Aunt Kathy gave me this necklace of Saint Stanislaus Kostka, the patron saint of broken bones. The only jewelry I wear is my wedding ring, but now I feel like it's in my best medical interest to wear this necklace for the rest of my life. I could have used this six months ago, but then I probably would have had some type of other massive injury that didn't affect my bones. Instead, I could have injured my guns, Lightning and Thunder, my notorious fists, Law and Order, or my lesser known but equally defining love handles, John Candy and Chris Farley.
Pain control is still going well, which has allowed me to be more mobile than we anticipated. The only exception occurred last night. I had a very bad muscle twitch in my right foot that caused me to slam the gas pedal to the floor. Obviously, my foot didn't move, but my pain level went instantly from nothing to an 8. It scared me more than anything else, but it also worried me that there would be more episodes. Fortunately we have Valium to help us fight this problem. I haven't tried to do 80MPH since last night.
I'm still getting used to the external fixator. It's hard to believe I'm going to be wearing this thing for three months. I'll go ahead and say it, you're lucky I'm not crutching around in this thing without pants.
My first attempt to put on boxers and shorts took place as I was checking out of the hospital yesterday. Imagine owning a giant TV satellite dish. Now, replace your right foot with this satellite dish. Need to put on a pair of boxers and shorts? Hope you've got four hours to spare, because you are in store for adventure staring Frustration and Anger. If you don't have any elastic bands in the waist, then give up and start crying. But if you do have the latest in waist expansion technology, then your odds of being clothed like a decent person have just increased -- but you're not out of the woods yet.
In addition to industrial strength width and girth, a satellite TV dish wearer also must deal with numerous sharp edges and pointy metal objects. It's Velcro, only it's made of metal and it can kill you.

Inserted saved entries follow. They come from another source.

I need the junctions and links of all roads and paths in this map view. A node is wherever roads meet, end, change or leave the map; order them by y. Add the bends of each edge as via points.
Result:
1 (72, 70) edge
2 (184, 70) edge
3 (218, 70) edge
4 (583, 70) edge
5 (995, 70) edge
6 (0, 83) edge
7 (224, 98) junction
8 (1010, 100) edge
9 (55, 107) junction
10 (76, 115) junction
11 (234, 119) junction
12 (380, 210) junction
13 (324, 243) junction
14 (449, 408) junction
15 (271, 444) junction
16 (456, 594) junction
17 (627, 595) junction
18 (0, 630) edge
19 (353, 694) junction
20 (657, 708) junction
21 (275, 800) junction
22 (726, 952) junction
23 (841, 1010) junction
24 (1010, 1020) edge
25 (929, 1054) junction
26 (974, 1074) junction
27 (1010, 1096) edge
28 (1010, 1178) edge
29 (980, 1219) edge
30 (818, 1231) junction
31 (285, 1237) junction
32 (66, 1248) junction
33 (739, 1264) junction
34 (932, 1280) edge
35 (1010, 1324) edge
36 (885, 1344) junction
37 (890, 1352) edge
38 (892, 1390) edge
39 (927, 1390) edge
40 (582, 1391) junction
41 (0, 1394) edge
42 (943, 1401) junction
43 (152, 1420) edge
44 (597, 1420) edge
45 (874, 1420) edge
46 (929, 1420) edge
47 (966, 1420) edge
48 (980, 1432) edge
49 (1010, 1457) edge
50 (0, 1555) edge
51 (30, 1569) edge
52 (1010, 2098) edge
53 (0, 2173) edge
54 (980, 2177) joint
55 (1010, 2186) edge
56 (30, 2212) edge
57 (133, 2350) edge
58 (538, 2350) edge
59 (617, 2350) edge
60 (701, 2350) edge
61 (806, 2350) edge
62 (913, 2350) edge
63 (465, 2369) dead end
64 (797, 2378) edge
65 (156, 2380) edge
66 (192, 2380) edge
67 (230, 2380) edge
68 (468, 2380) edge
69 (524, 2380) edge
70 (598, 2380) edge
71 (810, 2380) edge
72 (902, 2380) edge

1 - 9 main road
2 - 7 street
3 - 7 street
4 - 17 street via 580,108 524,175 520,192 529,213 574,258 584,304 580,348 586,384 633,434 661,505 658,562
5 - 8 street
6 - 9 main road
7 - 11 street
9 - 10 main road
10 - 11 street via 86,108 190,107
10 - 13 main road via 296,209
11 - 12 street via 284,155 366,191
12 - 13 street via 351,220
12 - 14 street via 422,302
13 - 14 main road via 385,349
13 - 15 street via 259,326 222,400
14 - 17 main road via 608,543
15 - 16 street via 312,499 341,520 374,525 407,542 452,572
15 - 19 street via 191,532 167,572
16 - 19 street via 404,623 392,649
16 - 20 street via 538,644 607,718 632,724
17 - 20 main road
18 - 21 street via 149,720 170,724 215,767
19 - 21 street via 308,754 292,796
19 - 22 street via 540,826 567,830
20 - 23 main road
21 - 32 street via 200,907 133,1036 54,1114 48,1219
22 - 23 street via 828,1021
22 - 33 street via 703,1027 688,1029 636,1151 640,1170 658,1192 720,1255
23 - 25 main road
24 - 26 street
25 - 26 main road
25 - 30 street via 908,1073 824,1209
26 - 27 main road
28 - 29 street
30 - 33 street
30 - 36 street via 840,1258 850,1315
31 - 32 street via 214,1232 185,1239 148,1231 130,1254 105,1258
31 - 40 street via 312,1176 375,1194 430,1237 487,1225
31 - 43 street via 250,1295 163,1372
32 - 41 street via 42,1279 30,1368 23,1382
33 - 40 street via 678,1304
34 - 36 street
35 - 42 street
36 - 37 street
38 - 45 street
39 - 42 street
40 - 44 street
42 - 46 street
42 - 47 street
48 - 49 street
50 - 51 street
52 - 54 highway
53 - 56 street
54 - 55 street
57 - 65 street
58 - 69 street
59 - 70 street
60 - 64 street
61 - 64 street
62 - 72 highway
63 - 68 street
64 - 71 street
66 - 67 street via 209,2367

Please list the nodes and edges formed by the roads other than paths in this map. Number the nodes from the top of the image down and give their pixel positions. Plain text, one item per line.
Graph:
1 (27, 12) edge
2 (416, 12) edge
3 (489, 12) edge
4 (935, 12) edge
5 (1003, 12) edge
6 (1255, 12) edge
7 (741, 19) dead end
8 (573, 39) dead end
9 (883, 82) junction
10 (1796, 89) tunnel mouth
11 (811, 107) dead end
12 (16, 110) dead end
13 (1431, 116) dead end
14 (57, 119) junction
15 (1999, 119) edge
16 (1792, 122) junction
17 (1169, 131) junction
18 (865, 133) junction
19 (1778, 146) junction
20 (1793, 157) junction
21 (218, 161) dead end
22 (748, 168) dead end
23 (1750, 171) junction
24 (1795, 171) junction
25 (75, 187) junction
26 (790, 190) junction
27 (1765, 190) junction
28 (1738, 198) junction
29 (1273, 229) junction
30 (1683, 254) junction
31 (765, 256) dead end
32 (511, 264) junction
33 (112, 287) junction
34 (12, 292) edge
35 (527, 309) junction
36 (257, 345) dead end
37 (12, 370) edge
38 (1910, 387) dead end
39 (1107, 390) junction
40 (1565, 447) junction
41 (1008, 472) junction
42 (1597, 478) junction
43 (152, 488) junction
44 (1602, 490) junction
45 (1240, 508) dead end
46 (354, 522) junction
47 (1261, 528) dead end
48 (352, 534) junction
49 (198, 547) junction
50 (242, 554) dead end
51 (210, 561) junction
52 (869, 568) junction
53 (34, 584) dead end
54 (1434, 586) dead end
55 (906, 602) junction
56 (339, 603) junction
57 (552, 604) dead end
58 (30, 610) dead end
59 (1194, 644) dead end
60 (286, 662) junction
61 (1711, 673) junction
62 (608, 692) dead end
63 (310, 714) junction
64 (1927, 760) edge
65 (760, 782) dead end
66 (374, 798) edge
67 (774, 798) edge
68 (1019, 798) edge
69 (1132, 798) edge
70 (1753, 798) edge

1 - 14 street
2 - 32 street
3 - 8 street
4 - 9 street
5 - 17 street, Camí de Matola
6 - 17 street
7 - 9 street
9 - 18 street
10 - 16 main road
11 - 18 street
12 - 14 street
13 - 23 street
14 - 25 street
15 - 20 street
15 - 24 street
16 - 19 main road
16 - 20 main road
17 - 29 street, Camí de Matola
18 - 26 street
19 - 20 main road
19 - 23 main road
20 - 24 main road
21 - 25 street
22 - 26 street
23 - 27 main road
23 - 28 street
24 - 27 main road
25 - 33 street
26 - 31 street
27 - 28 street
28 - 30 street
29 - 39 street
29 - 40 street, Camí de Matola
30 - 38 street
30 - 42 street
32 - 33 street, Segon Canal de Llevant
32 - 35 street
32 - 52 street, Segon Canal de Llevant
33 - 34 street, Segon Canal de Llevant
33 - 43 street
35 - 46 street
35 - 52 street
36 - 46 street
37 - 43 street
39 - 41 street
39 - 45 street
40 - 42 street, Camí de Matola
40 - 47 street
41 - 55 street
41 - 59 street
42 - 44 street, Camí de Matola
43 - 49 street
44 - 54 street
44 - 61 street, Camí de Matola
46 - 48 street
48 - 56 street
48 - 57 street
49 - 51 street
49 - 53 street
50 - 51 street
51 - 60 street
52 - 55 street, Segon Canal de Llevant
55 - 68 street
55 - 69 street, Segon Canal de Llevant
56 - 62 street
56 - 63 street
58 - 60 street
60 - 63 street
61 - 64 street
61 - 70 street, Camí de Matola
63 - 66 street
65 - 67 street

When crutching around the apartment, most of the furniture and small animals near your external fixator are at constant risk of injury. I've slammed my exoskeleton ankle against the toilet, the bathtub, the couch, my left leg (repeatedly), the dog, my wife -- everything. It's a wrecking ball of death. Look out, Spunky!
The hematoma is growing at an amazing rate. I put a nickel up against Chris Farley to help you gain some perspective of the massive size of this sea of blood under my skin. Earlier today, Brooke came in for a hug and elbowed me right in the bruise. I over reacted to get some extra sympathy. Don't tell Brooke, though (she stopped reading the blog months ago since she's living it every day).
Oddly enough, my backside has yet to go viral. Not sure what the hold up is.
It was a nice enough night outside that Brooke and I decided to go hang out on our third floor terrace for a few minutes. It's become one of our traditions that anytime I break my ankle, we spend some time out here on my wheel chair.
At first glance, it would appear from this picture that I'm not in a lot of pain and that Brooke is not extremely stressed out from a three day long hospital stay in Virginia. It's because it's been heavily Photoshopped.